What the task requires — Output all entries exactly; images excluded.

Data shown —
"""
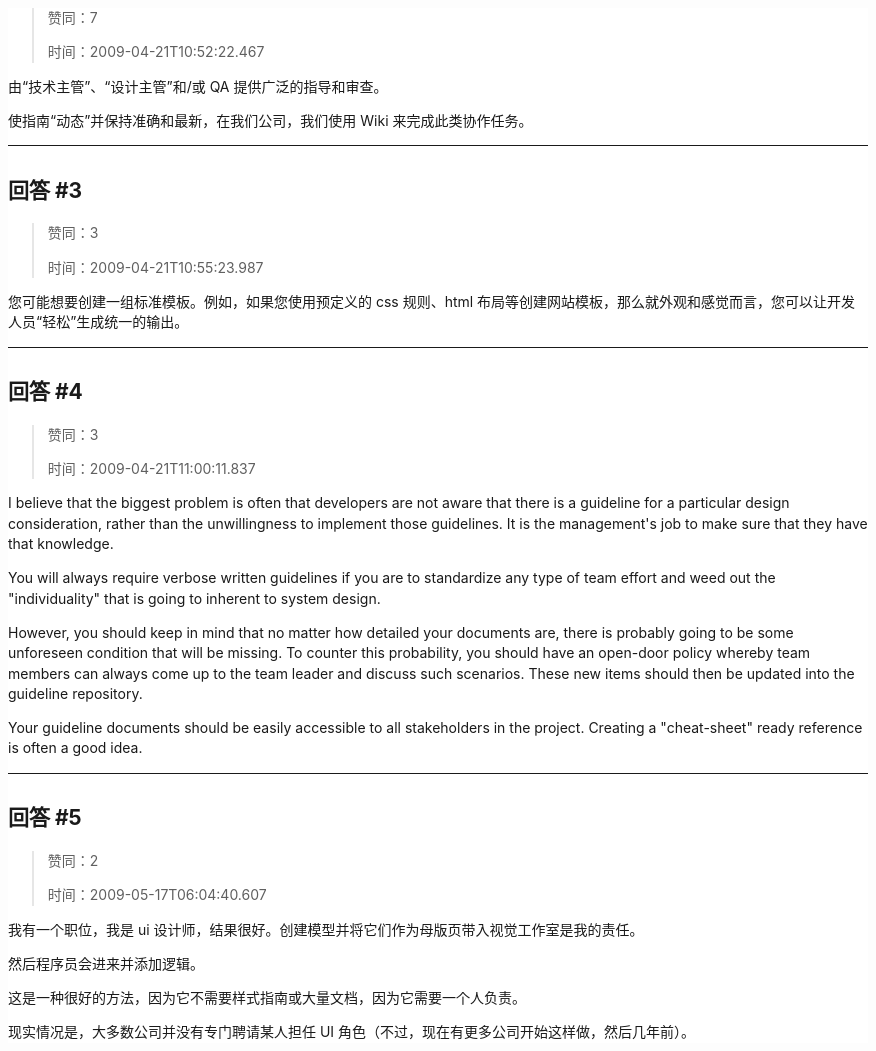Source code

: > 赞同：7
> 
> 时间：2009-04-21T10:52:22.467

由“技术主管”、“设计主管”和/或 QA 提供广泛的指导和审查。

使指南“动态”并保持准确和最新，在我们公司，我们使用 Wiki 来完成此类协作任务。

* * *

## 回答 #3

> 赞同：3
> 
> 时间：2009-04-21T10:55:23.987

您可能想要创建一组标准模板。例如，如果您使用预定义的 css 规则、html 布局等创建网站模板，那么就外观和感觉而言，您可以让开发人员“轻松”生成统一的输出。

* * *

## 回答 #4

> 赞同：3
> 
> 时间：2009-04-21T11:00:11.837

I believe that the biggest problem is often that developers are not aware that there is a guideline for a particular design consideration, rather than the unwillingness to implement those guidelines. It is the management's job to make sure that they have that knowledge.

You will always require verbose written guidelines if you are to standardize any type of team effort and weed out the "individuality" that is going to inherent to system design.

However, you should keep in mind that no matter how detailed your documents are, there is probably going to be some unforeseen condition that will be missing. To counter this probability, you should have an open-door policy whereby team members can always come up to the team leader and discuss such scenarios. These new items should then be updated into the guideline repository.

Your guideline documents should be easily accessible to all stakeholders in the project. Creating a "cheat-sheet" ready reference is often a good idea.

* * *

## 回答 #5

> 赞同：2
> 
> 时间：2009-05-17T06:04:40.607

我有一个职位，我是 ui 设计师，结果很好。创建模型并将它们作为母版页带入视觉工作室是我的责任。

然后程序员会进来并添加逻辑。

这是一种很好的方法，因为它不需要样式指南或大量文档，因为它需要一个人负责。

现实情况是，大多数公司并没有专门聘请某人担任 UI 角色（不过，现在有更多公司开始这样做，然后几年前）。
"""
Your response —
Source code

: > 赞同：7
> 
> 时间：2009-04-21T10:52:22.467

由“技术主管”、“设计主管”和/或 QA 提供广泛的指导和审查。

使指南“动态”并保持准确和最新，在我们公司，我们使用 Wiki 来完成此类协作任务。

* * *

## 回答 #3

> 赞同：3
> 
> 时间：2009-04-21T10:55:23.987

您可能想要创建一组标准模板。例如，如果您使用预定义的 css 规则、html 布局等创建网站模板，那么就外观和感觉而言，您可以让开发人员“轻松”生成统一的输出。

* * *

## 回答 #4

> 赞同：3
> 
> 时间：2009-04-21T11:00:11.837

I believe that the biggest problem is often that developers are not aware that there is a guideline for a particular design consideration, rather than the unwillingness to implement those guidelines. It is the management's job to make sure that they have that knowledge.

You will always require verbose written guidelines if you are to standardize any type of team effort and weed out the "individuality" that is going to inherent to system design.

However, you should keep in mind that no matter how detailed your documents are, there is probably going to be some unforeseen condition that will be missing. To counter this probability, you should have an open-door policy whereby team members can always come up to the team leader and discuss such scenarios. These new items should then be updated into the guideline repository.

Your guideline documents should be easily accessible to all stakeholders in the project. Creating a "cheat-sheet" ready reference is often a good idea.

* * *

## 回答 #5

> 赞同：2
> 
> 时间：2009-05-17T06:04:40.607

我有一个职位，我是 ui 设计师，结果很好。创建模型并将它们作为母版页带入视觉工作室是我的责任。

然后程序员会进来并添加逻辑。

这是一种很好的方法，因为它不需要样式指南或大量文档，因为它需要一个人负责。

现实情况是，大多数公司并没有专门聘请某人担任 UI 角色（不过，现在有更多公司开始这样做，然后几年前）。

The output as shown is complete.